Example: IQ as a Proxy for Ability

  • The proposal is that we just “plug in” IQ for ability.
  • So we have:

\[ log(wage) = \beta_0 + \beta_1 educ + \beta_2 exper + \beta_3 IQ + u \]

  • In order for this “plug-in” to work, we need to make sure that the error term is not correlated with IQ or that:

\[ E(u | educ, exper, abil) = 0 \]

  • And that the error term in the regression of IQ on ability is not correlated to education and experience.
  • This ends up being equivalent to:

\[ E(abil | educ, exper, IQ) = E(abil|IQ) = \delta_0 + \delta_1 IQ \]

  • The average level of ability only changes with IQ, not education or experience.
  • Is this reasonable? Is this true?
  • Maybe not all the way, but maybe close enough.

If you plug in the proxy regression into the population regression, you can show that you will get unbiased estimates of \(\beta_1\) and \(\beta_2\).

Example: IQ as a Proxy for Ability

  • Our primary interest is in what happens to the estimated return to education.
  • The estimated return to education is 6.5%.
  • If we think omitted ability is positively correlated with educ, then we assume that this estimate is too high.
  • When IQ is added to the equation, the return to education falls to 5.4%.

Example: IQ as a Proxy for Ability

  • The effect of IQ on socioeconomic outcomes has been documented in the controversial book The Bell Curve, by Herrnstein and Murray (1994).
  • Column (2) shows that IQ does have a statistically significant, positive effect on earnings, after controlling for several other factors.
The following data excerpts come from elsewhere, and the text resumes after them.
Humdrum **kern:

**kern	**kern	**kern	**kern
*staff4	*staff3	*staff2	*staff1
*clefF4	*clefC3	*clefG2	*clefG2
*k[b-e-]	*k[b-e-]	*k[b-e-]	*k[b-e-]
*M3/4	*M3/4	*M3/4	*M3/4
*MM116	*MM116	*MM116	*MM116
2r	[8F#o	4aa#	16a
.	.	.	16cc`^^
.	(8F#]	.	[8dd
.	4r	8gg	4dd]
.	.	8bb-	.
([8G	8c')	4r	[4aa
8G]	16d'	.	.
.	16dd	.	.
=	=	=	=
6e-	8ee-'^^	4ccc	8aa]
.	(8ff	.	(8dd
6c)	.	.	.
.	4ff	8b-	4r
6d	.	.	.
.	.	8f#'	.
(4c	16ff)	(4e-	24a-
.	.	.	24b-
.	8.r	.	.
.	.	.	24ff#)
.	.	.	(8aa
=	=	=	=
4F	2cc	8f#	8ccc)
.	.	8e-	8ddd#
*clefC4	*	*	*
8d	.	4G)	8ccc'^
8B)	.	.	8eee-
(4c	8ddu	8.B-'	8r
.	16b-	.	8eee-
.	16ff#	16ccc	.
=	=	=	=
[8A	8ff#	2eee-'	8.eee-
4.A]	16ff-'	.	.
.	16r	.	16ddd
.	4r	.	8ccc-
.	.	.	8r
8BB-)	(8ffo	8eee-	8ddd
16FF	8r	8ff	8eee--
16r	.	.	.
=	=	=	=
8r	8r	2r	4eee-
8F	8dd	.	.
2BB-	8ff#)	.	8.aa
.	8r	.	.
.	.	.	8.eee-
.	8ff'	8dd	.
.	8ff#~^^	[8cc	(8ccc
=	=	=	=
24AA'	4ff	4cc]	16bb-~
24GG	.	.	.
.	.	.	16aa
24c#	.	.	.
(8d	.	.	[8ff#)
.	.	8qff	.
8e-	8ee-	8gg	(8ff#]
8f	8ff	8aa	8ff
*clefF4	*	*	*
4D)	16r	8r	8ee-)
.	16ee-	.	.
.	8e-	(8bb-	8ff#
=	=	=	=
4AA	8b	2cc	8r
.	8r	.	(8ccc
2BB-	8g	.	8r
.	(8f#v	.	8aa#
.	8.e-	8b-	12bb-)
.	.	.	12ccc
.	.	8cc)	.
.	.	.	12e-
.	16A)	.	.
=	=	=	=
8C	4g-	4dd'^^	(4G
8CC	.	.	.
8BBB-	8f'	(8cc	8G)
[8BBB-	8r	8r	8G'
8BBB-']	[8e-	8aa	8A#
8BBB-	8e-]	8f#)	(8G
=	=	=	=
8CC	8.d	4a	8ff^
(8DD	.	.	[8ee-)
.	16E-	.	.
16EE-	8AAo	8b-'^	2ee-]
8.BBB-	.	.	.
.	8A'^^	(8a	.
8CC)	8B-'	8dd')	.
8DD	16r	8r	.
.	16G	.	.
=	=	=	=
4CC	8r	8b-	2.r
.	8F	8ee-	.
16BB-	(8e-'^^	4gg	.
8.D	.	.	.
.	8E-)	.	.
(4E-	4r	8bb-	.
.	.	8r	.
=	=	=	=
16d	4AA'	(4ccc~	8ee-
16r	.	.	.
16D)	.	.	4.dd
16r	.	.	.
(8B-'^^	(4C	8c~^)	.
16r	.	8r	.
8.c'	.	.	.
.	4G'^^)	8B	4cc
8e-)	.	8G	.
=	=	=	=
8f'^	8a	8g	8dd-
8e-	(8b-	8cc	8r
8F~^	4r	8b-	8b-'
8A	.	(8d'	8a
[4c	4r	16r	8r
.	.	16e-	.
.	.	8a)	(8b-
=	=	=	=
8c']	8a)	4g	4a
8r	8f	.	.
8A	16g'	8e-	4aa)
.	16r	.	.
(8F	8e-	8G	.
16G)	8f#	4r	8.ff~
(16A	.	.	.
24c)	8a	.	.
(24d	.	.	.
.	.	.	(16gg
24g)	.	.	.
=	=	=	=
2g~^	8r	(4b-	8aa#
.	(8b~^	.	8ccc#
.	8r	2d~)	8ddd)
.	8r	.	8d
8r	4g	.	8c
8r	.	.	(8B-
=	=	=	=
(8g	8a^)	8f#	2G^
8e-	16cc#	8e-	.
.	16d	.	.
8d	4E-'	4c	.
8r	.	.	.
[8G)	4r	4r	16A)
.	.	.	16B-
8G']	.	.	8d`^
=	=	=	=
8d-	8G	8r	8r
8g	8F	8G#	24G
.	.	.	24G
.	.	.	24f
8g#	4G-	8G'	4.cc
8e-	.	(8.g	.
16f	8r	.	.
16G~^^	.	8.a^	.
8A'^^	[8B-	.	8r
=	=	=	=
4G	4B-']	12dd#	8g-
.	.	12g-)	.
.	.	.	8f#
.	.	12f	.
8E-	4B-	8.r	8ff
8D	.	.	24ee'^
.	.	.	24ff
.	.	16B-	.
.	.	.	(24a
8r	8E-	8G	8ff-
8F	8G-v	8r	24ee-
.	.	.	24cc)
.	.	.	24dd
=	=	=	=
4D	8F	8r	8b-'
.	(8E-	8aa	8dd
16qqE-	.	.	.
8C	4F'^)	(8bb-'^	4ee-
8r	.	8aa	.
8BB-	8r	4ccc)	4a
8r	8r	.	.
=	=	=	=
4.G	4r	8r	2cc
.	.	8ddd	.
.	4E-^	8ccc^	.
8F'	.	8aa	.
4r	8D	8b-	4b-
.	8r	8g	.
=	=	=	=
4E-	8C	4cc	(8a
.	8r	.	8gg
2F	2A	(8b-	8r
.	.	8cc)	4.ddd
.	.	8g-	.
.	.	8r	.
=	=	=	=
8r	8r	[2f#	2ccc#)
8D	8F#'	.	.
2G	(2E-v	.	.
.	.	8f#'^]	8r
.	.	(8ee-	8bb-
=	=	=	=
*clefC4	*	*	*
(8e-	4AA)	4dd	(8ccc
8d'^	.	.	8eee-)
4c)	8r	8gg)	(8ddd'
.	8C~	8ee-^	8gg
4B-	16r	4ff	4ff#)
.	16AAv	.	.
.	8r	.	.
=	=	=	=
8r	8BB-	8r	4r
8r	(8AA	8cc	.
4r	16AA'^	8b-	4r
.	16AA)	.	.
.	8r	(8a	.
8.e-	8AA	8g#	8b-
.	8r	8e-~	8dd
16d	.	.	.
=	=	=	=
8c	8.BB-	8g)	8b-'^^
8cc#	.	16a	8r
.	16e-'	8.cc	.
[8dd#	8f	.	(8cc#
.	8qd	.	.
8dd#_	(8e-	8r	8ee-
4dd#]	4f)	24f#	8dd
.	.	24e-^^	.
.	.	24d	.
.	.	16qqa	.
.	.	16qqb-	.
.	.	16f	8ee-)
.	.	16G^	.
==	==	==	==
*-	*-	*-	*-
Everything else being equal, an increase of 10 IQ points is predicted to raise monthly earnings by 3.6%.
  • The standard deviation of IQ in the U.S. population is 15, so a one standard deviation increase in IQ is associated with higher earnings of 5.4%.
  • This is identical to the predicted increase in wage due to another year of education.
  • It is clear from column (2) that education still has an important role in increasing earnings, even though the effect is not as large as originally estimated.
  • Several authors have provided detailed critiques of The Bell Curve, including Heckman (1995).
  • Adding IQ to the equation only increases the R-squared from 0.253 to 0.263.
  • Most of the variation in log(wage) is not explained by the factors in column (2).
  • Also, adding IQ to the equation does not eliminate the estimated earnings difference between Black and White men: a Black man with the same IQ, education, experience, and so on, as a White man is predicted to earn about 14.3% less, and the difference is very statistically significant.